We initially predicted that there might be differences in antimicrobial susceptibility based on the dimension of sex of the patients, which was confirmed by our results. However, the differences in antimicrobial susceptibility based on sex of the patients is more obvious in E. coli; the antimicrobial resistance rates of strains isolated from males was significantly higher than those of strains isolated from females. A study of antimicrobial susceptibility based on sex of the patients from whom the specimen was isolated showed that the susceptibility to most antimicrobial agents of strains isolated from males was significantly higher than those of strains isolated from females. Further, E. coli showed sensitivity differences to most antimicrobial agents based on sex of the patients.26 Another study showed that E. coli strains isolated from male patients were more resistant to antimicrobial agents.27 Currently, there is no study regarding the mechanism of this aspect; however, we speculate that there must be internal and external factors influencing this difference. On the one hand, the difference in hormones between males and females leads to differences in their antimicrobial environment; on the other hand, it may be related to the individual differences in the use of antimicrobial agents.

In conclusion, the antimicrobial susceptibility of Enterobacteriaceae was significantly different among specimen type, age bracket and sex of patients. The antimicrobial susceptibility observed in our study is in line with the current infection situation. However, the antimicrobial resistance rate of one hospital or region should be the guidance for the rational use of drugs. Furthermore, the difference in bacterial susceptibility to antimicrobial means that it provides data basis for clinical rational drug use and further research on bacterial drug resistance.

Data Sharing Statement

All relevant data are within the manuscript. The data underlying the findings of this study, except the data on China’s bacterial antimicrobial resistance, are retained at the Affiliated Hospital of Chengde Medical University and will not be made openly accessible because of ethical and privacy concerns.

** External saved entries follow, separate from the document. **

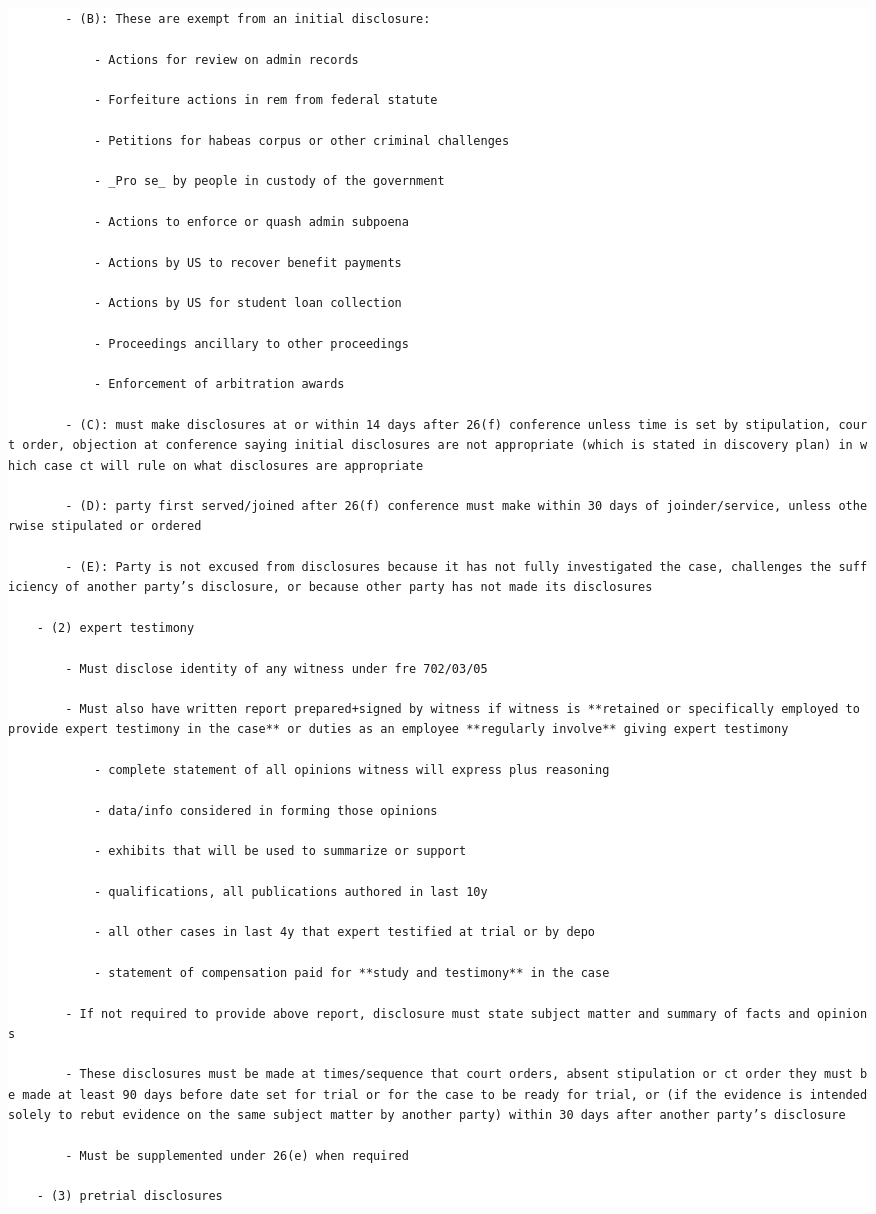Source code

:             - (B): These are exempt from an initial disclosure:
                
                - Actions for review on admin records
                    
                - Forfeiture actions in rem from federal statute
                    
                - Petitions for habeas corpus or other criminal challenges
                    
                - _Pro se_ by people in custody of the government
                    
                - Actions to enforce or quash admin subpoena
                    
                - Actions by US to recover benefit payments
                    
                - Actions by US for student loan collection
                    
                - Proceedings ancillary to other proceedings
                    
                - Enforcement of arbitration awards
                    
            - (C): must make disclosures at or within 14 days after 26(f) conference unless time is set by stipulation, court order, objection at conference saying initial disclosures are not appropriate (which is stated in discovery plan) in which case ct will rule on what disclosures are appropriate
                
            - (D): party first served/joined after 26(f) conference must make within 30 days of joinder/service, unless otherwise stipulated or ordered
                
            - (E): Party is not excused from disclosures because it has not fully investigated the case, challenges the sufficiency of another party’s disclosure, or because other party has not made its disclosures
                
        - (2) expert testimony
            
            - Must disclose identity of any witness under fre 702/03/05
                
            - Must also have written report prepared+signed by witness if witness is **retained or specifically employed to provide expert testimony in the case** or duties as an employee **regularly involve** giving expert testimony
                
                - complete statement of all opinions witness will express plus reasoning
                    
                - data/info considered in forming those opinions
                    
                - exhibits that will be used to summarize or support
                    
                - qualifications, all publications authored in last 10y
                    
                - all other cases in last 4y that expert testified at trial or by depo
                    
                - statement of compensation paid for **study and testimony** in the case
                    
            - If not required to provide above report, disclosure must state subject matter and summary of facts and opinions
                
            - These disclosures must be made at times/sequence that court orders, absent stipulation or ct order they must be made at least 90 days before date set for trial or for the case to be ready for trial, or (if the evidence is intended solely to rebut evidence on the same subject matter by another party) within 30 days after another party’s disclosure
                
            - Must be supplemented under 26(e) when required
                
        - (3) pretrial disclosures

Ethical Approval Statement

Ethical approval from the Institutional Review Board of the Affiliated Hospital of Chengde Medical University. All the clinical samples were part of the routine hospital laboratory procedure and there was no additional burden on patients. We declare that our study complies with the Declaration of Helsinki.

Acknowledgments

This study was supported by the Natural Science Foundation of Chengde Medical University (grant nos. 201627).

Author Contributions

All authors made a significant contribution to the work reported, whether that is in the conception, study design, execution, acquisition of data, analysis and interpretation, or in all these areas; took part in drafting, revising or critically reviewing the article; gave final approval of the version to be published; have agreed on the journal to which the article has been submitted; and agree to be accountable for all aspects of the work.

Disclosure

The authors declare no competing interests in this work.